James was also one for the speakers at the CMRS conference to celebrate the re-opening of Notre-Dame de Paris in November 2024. His paper, ‘The Mystic Ark: Notre-Dame, Sacred Space and the Poetic Imagination’ explored the nature of holy places and the condition of the sacred, arguing that the poetic imagination (akin to what William Blake referred to as ‘Double Vision’) was a requisite for an appreciation of sacredness. (James also gave this paper at the AFIS conference at the university of Caen, in May 2025.)
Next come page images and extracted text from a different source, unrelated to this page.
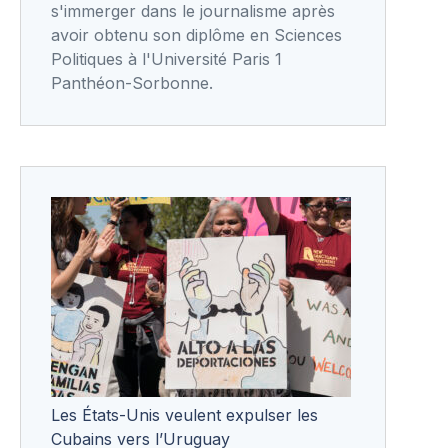
s'immerger dans le journalisme après
avoir obtenu son diplôme en Sciences
Politiques à l'Université Paris 1
Panthéon-Sorbonne.
Les États-Unis veulent expulser les
Cubains vers l’Uruguay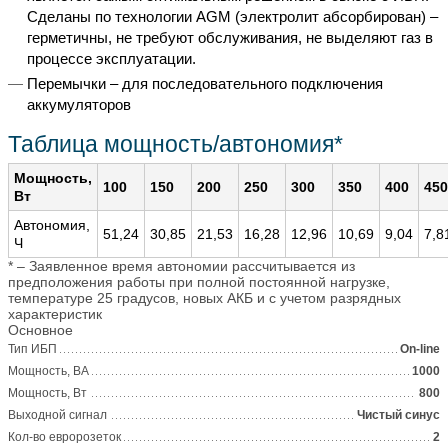
Сделаны по технологии AGM (электролит абсорбирован) –
герметичны, не требуют обслуживания, не выделяют газ в
процессе эксплуатации.
Перемычки – для последовательного подключения
аккумуляторов
Таблица мощность/автономия*
Мощность,
100
150
200
250
300
350
400
450
Вт
Автономия,
51,24
30,85
21,53
16,28
12,96
10,69
9,04
7,8
Ч
* – Заявленное время автономии рассчитывается из
предположения работы при полной постоянной нагрузке,
температуре 25 градусов, новых АКБ и с учетом разрядных
характеристик
Основное
Тип ИБП
On-line
Мощность, ВА
1000
Мощность, Вт
800
Выходной сигнал
Чистый синус
Кол-во евророзеток
2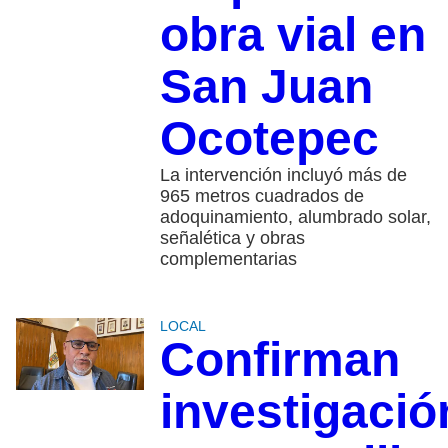
obra vial en
San Juan
Ocotepec
La intervención incluyó más de
965 metros cuadrados de
adoquinamiento, alumbrado solar,
señalética y obras
complementarias
LOCAL
Confirman
investigació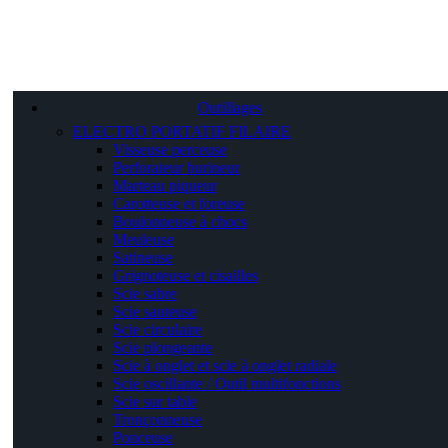
Outillages
ELECTRO PORTATIF FILAIRE
Visseuse perceuse
Perforateur burineur
Marteau piqueur
Carotteuse et foreuse
Boulonneuse à chocs
Meuleuse
Satineuse
Grignoteuse et cisailles
Scie sabre
Scie sauteuse
Scie circulaire
Scie plongeante
Scie à onglet et scie à onglet radiale
Scie oscillante / Outil multifonctions
Scie sur table
Tronçonneuse
Ponceuse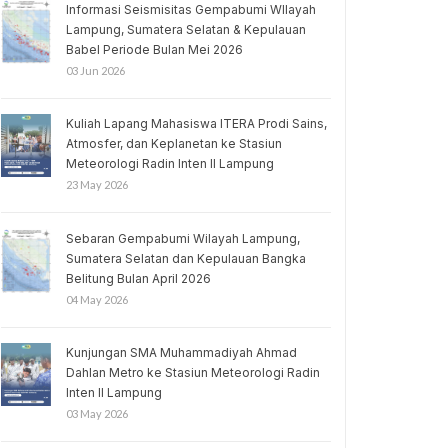
Informasi Seismisitas Gempabumi WIlayah
Lampung, Sumatera Selatan & Kepulauan
Babel Periode Bulan Mei 2026
03 Jun 2026
Kuliah Lapang Mahasiswa ITERA Prodi Sains,
Atmosfer, dan Keplanetan ke Stasiun
Meteorologi Radin Inten II Lampung
23 May 2026
Sebaran Gempabumi Wilayah Lampung,
Sumatera Selatan dan Kepulauan Bangka
Belitung Bulan April 2026
04 May 2026
Kunjungan SMA Muhammadiyah Ahmad
Dahlan Metro ke Stasiun Meteorologi Radin
Inten II Lampung
03 May 2026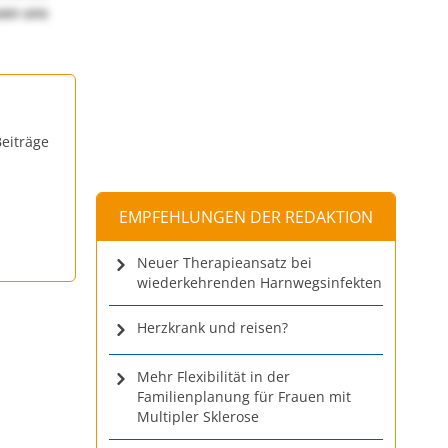
uen uns
eiträge
EMPFEHLUNGEN DER REDAKTION
Neuer Therapieansatz bei
wiederkehrenden Harnwegsinfekten
Herzkrank und reisen?
Mehr Flexibilität in der
Familienplanung für Frauen mit
Multipler Sklerose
Following the Notre-Dame conference, James’s latest poetry book, The Gospel of Gargoyle (featuring a dialogue between an animate gargoyle and a poet residing at the Irish College in Paris, and set on the roof of Notre-Dame) was launched at the United Arts Club, Dublin, with support from Trinity College and the French Embassy. Excerpts from the book were performed by members of Dublin’s Stage and Screen Society. The Gospel of Gargoyle is a signed, limited edition with artworks by Paul Ó Colmáin, and published by Eblana Press: https://eblanapress.com
Dr Gavin Hughes, B.A. (Wales), Ph.D (Wales)
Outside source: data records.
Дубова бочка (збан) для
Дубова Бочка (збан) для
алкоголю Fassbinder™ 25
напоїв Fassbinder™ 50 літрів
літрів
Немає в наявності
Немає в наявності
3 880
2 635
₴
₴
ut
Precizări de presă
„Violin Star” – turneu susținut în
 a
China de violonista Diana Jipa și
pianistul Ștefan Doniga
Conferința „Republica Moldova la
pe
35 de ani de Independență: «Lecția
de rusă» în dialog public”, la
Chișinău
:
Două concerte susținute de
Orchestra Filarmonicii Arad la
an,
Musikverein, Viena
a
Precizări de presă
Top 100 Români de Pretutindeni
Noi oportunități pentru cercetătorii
Dr Gerald Morgan, FTCD (1993), M.A. (Oxon.), D.Phil (Oxon.)
Dr Morgan is one of the foremost Chaucer scholars of his generation. A Meyricke Exhibitioner at Jesus College, Oxford, he holds a DPhil from the University of Oxford. Until his retirement, he was a Senior Lecturer in the School of English at Trinity College Dublin and for many years has been the Research Director of the 'Chaucer in Context Research Group' of the Trinity Centre for Medieval and Renaissance Studies. He also serves on the Centre's Editorial Board. Dr Morgan is also founder and Director of the Chaucer Hub. The author of some 40 articles and 10 books, his works include Geoffrey Chaucer: The Franklin's Tale, The London Medieval and Renaissance Series (London, 1980; reprinted Dublin, l992); Sir Gawain and the Green Knight and the Idea of Righteousness (Dublin: Irish Academic Press, l99l); The Tragic Argument of Troilus and Criseyde, 2 vols (Lewiston, Queenston, and Lampeter: The Edwin Mellen Press, 2005); The Shaping of English Poetry: Essays on 'Sir Gawain and the Green Knight', Langland, Chaucer and Spenser (Oxford: Peter Lang, 2010) was the first in a series of four volumes which explore major developments in early-modern English poetry: The Shaping of English Poetry: volume 2: Essays on 'Sir Gawain and the Green Knight', Langland and Chaucer (Oxford: Peter Lang, 2013) and The Shaping of English Poetry: volume 3: Essays on 'Beowulf', Dante, 'Sir Gawain and the Green Knight', Langland, Chaucer and Spenser (Oxford: Peter Lang, 2013) were launched in Trinity's Long Room Hub on 10 May 2013 by Professor Jane Roberts (University of London); his fourth volume in this series, The Shaping of English Poetry: volume 4: Essays on 'The Battle of Maldon', Chrétien de Troyes, Dante, 'Sir Gawain and the Green Knight' and Chaucer, was published in 2017 (Oxford: Peter Lang) and was launched in the Senior Common Room in Trinity College Dublin. His book, Chaucer in Context: A Golden Age of English Poetry (Oxford: Peter Lang, 2012), is a significant collection of articles by some of the most eminent Chaucer scholars of this period. It was launched in Trinity’s Long Room Hub on 11 May 2012. Dr Morgan's volume of essays, 'Truthe is the beste': A Festschrift in Honour of A.V.C. Schmidt, co-edited with Nicolas Jacobs, was published in 2014 (Oxford: Peter Lang).